Stavros Halkias (35:19):
"You like, I'm trying to have a good time, obviously, and I like hanging out. Don't get me wrong."
Mike Mitchell (35:28):
"Yeah. I'm happy if I see everyone."
The latter part of the episode features interactive segments where listeners call in with personal dilemmas, seeking advice from Stavros and Mike.
One caller, a 24-year-old bartender, shares her predicament of managing a customer who wants to marry her. Stavros and Mike provide thoughtful guidance on maintaining professional boundaries while addressing the complexities of such relationships.
Caller (74:05):
"So what do I do? Do I contact the airline or do I just like go just."
Stavros Halkias (95:28):
"But I don't know, dude. At the end of the day I don't know that it's that necessary."
Another listener seeks advice on handling a future father-in-law's persistent comments on social media. Stavros and Mike emphasize the importance of communication and setting boundaries through one's partner.
Caller (99:20):
"So my fiance's dad just got an Instagram and I wouldn't have added him if it weren't for the fact that he brought it up on the phone."
Stavros Halkias (101:11):
"But I think ultimately this is harmless."
A third caller expresses frustration over being bullied by teenagers at the gym. The hosts discuss strategies for de-escalation, maintaining composure, and deciding when to seek assistance.
Caller (116:00):
"How do I get these little shits back, bro."
Stavros Halkias (124:58):
"You just can't. There's not. Nothing good comes from putting snitch energy."
In the closing segments, Stavros and Mike reflect on societal issues like inequality, the impact of capitalism, and the future of entertainment. They express hopes for an indie revolution in filmmaking and lament the challenges faced by creatives in the current landscape.
Stavros Halkias (94:05):
"I really don't have empathy for the super rich because they are ruining people's lives for ego reasons or because they've..."
Mike Mitchell (96:50):
"Yeah, but you're right, it is too. It's. It's a sad on either end. It's like..."

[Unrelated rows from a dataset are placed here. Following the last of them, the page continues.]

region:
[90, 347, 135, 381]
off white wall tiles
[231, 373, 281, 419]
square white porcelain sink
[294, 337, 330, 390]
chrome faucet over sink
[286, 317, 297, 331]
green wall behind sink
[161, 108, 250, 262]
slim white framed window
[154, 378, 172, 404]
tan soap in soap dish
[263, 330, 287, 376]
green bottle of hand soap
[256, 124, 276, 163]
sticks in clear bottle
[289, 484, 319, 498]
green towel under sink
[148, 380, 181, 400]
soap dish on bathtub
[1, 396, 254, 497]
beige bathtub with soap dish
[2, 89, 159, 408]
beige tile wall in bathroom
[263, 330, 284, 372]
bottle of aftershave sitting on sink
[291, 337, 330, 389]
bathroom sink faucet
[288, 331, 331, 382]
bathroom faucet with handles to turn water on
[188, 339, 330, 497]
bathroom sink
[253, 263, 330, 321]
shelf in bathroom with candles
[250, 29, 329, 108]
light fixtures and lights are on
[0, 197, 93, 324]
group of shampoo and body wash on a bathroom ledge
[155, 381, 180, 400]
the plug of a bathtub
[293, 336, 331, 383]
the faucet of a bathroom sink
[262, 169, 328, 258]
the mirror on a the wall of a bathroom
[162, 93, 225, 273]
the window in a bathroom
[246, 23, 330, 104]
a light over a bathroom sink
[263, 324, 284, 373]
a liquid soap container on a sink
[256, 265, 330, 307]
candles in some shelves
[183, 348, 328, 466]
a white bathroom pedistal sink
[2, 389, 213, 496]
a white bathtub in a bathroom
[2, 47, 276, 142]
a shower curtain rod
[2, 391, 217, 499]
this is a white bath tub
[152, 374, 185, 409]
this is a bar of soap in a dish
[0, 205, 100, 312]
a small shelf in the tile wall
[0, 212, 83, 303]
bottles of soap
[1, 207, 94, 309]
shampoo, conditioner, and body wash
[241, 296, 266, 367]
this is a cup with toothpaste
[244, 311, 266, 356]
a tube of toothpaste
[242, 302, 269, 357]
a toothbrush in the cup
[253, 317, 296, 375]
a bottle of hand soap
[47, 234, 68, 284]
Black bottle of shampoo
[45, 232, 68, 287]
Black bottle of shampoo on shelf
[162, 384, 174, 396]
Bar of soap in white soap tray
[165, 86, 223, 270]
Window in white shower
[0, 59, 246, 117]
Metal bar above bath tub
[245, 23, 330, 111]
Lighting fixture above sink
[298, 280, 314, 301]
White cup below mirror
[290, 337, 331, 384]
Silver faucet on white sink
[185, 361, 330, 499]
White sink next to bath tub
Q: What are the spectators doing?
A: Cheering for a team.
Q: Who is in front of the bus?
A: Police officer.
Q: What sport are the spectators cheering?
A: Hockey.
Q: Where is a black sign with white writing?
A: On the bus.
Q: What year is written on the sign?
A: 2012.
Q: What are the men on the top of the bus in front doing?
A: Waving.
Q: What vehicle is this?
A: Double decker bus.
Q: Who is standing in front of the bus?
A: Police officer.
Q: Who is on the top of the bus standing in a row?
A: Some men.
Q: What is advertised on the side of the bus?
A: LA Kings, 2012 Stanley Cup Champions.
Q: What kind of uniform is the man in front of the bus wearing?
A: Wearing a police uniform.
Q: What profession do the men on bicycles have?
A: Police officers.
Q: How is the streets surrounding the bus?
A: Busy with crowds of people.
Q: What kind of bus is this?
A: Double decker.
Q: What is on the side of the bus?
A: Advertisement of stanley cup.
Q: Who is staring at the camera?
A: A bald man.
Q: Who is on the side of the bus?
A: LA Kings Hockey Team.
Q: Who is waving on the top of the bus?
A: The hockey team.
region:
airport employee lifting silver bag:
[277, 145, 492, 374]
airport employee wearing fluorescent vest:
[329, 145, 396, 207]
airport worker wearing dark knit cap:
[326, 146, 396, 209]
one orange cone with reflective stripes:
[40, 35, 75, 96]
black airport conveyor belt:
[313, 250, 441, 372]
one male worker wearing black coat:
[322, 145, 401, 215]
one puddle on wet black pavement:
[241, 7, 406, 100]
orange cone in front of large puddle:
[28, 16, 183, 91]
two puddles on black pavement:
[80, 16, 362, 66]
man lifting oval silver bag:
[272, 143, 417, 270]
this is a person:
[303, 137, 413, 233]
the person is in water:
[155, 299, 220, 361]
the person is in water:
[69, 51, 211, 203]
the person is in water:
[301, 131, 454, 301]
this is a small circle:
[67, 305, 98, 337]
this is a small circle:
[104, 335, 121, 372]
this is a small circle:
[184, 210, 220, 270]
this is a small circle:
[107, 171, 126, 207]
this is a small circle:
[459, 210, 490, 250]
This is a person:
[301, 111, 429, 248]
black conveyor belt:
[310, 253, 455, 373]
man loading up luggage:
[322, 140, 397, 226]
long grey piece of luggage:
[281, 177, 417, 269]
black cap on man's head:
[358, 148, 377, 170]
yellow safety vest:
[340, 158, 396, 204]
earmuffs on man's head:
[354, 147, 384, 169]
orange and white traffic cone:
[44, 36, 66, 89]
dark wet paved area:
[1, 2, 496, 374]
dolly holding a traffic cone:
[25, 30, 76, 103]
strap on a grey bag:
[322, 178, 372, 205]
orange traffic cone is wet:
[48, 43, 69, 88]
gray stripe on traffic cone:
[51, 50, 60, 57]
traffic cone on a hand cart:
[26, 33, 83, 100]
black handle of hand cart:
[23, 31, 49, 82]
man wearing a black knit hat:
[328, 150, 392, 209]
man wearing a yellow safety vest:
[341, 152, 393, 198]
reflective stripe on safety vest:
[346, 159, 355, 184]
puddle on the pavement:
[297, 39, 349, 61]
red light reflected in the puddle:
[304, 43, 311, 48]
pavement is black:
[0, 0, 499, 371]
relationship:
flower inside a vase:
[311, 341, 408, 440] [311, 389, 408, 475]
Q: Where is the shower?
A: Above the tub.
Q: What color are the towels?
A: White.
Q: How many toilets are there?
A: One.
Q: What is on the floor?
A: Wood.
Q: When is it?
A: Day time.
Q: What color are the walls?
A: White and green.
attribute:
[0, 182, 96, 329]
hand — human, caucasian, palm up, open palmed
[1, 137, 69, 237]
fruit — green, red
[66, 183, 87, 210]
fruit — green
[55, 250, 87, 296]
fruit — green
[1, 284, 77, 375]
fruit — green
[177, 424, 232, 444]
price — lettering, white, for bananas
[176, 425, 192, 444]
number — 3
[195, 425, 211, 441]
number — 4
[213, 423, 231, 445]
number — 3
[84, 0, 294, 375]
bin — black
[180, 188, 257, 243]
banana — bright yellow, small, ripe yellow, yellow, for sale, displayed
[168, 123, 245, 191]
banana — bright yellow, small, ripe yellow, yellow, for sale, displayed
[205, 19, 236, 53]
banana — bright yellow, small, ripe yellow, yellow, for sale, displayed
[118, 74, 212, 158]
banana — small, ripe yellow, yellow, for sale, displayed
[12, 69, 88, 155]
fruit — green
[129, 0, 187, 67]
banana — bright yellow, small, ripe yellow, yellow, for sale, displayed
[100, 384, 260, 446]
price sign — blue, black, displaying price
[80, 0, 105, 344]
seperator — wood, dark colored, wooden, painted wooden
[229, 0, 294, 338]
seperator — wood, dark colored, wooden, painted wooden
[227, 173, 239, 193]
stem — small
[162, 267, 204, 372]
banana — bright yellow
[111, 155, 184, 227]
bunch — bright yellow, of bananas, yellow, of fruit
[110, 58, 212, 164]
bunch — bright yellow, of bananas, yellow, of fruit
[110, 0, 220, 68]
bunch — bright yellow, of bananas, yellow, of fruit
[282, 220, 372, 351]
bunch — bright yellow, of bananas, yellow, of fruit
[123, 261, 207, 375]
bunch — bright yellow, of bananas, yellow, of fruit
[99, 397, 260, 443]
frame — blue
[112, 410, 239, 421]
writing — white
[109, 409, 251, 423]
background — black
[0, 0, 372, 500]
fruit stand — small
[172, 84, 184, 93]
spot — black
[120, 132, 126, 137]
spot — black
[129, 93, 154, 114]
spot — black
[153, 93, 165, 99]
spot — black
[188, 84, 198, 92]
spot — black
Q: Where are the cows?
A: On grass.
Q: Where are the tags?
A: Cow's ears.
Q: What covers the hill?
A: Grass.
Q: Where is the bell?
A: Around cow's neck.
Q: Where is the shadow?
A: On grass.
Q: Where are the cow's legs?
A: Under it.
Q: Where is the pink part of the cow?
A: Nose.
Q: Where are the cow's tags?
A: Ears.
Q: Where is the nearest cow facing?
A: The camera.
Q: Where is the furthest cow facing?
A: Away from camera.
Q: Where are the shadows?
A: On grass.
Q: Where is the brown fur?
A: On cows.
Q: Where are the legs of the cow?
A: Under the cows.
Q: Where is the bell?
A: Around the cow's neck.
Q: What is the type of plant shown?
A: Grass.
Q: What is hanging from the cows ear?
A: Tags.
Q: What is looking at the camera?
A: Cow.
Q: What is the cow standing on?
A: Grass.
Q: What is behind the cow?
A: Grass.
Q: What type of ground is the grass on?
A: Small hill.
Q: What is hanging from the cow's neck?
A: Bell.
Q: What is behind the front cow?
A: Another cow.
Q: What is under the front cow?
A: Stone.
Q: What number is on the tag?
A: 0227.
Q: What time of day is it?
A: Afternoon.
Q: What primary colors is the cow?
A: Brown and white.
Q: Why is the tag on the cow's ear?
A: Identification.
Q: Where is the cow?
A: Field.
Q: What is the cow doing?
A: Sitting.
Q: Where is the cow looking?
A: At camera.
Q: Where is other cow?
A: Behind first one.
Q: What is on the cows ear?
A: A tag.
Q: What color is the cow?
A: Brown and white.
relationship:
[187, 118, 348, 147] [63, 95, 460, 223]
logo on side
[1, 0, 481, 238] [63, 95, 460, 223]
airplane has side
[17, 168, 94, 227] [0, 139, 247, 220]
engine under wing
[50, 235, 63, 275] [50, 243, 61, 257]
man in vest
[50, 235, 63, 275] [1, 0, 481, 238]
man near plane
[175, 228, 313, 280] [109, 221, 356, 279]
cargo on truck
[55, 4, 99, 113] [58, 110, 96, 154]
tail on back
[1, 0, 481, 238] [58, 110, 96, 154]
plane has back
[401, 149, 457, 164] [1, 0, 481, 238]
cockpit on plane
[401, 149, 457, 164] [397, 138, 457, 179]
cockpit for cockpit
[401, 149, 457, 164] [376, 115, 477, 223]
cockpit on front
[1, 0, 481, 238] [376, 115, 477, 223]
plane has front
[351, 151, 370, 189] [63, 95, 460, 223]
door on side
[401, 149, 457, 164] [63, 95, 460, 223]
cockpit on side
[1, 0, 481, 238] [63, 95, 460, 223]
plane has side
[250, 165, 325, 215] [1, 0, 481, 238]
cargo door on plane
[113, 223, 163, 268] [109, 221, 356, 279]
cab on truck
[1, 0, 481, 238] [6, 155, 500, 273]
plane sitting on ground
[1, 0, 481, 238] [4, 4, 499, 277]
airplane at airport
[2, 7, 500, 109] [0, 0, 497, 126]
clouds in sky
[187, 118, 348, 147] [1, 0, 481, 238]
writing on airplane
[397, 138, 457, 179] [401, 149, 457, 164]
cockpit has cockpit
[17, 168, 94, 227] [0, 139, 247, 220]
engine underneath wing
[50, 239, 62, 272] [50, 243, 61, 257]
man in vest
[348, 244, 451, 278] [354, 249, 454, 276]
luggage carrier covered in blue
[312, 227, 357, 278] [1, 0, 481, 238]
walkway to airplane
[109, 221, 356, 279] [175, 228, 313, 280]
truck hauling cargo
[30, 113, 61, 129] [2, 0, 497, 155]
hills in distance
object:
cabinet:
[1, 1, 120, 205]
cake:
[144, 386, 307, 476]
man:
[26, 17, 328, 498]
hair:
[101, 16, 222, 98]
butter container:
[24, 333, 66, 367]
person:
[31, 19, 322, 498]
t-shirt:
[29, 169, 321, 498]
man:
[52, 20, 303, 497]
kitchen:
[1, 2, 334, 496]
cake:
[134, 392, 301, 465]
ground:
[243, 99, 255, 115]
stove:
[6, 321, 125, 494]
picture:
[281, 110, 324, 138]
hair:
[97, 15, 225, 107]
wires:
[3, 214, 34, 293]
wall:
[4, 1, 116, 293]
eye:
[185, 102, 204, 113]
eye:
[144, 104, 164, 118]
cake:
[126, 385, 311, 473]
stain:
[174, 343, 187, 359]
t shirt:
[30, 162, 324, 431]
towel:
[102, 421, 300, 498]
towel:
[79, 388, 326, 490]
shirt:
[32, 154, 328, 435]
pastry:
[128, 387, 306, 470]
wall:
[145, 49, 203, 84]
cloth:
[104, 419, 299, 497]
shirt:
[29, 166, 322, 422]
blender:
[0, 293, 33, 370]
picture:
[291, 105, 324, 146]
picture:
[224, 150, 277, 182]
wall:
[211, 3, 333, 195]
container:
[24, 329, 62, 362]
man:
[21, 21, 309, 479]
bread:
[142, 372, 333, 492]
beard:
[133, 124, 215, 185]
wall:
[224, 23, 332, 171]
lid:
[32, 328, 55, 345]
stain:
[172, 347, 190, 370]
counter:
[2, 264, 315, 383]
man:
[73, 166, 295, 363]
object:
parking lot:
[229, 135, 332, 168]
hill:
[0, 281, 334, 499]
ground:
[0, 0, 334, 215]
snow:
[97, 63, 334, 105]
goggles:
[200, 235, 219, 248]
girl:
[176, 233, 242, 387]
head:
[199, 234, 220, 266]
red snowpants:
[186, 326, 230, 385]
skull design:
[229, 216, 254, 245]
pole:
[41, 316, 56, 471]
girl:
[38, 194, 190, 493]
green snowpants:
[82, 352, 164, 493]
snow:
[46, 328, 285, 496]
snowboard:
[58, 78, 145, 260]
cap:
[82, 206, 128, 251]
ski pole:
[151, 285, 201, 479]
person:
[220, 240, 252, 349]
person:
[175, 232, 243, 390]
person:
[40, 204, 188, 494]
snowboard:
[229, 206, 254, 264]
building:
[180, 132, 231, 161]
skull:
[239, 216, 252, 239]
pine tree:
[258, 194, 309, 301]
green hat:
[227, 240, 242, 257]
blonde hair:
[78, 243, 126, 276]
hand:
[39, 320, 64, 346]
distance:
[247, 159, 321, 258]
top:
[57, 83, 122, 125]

The episode concludes with light-hearted banter and a tease for future content, maintaining the camaraderie that defines Stavvy's World.
Key Takeaways:
Personal Growth: Both hosts emphasize the importance of self-acceptance and overcoming societal pressures related to weight and career choices.
Navigating Relationships: Open discussions on balancing professional roles with personal relationships provide listeners with relatable insights.
Listener Engagement: Interactive segments offer practical advice on everyday challenges, fostering a sense of community among listeners.
Societal Commentary: Reflections on broader issues like inequality and the entertainment industry's landscape offer depth beyond personal anecdotes.
Notable Quotes:
Stavros Halkias (06:32):
"Every time I go on tour, I just gain 20 pounds minimum."
Mike Mitchell (17:07):
"We were making out, like, in a little cove that I knew about, and it was an office nobody used."
Stavros Halkias (35:19):
"You have to decide. We're going to try and destroy the other fat guys."
This episode of Stavvy's World showcases the authentic and humorous dynamic between Stavros Halkias and Mike Mitchell, offering listeners a blend of laughter, empathy, and thoughtful discourse on life's myriad challenges.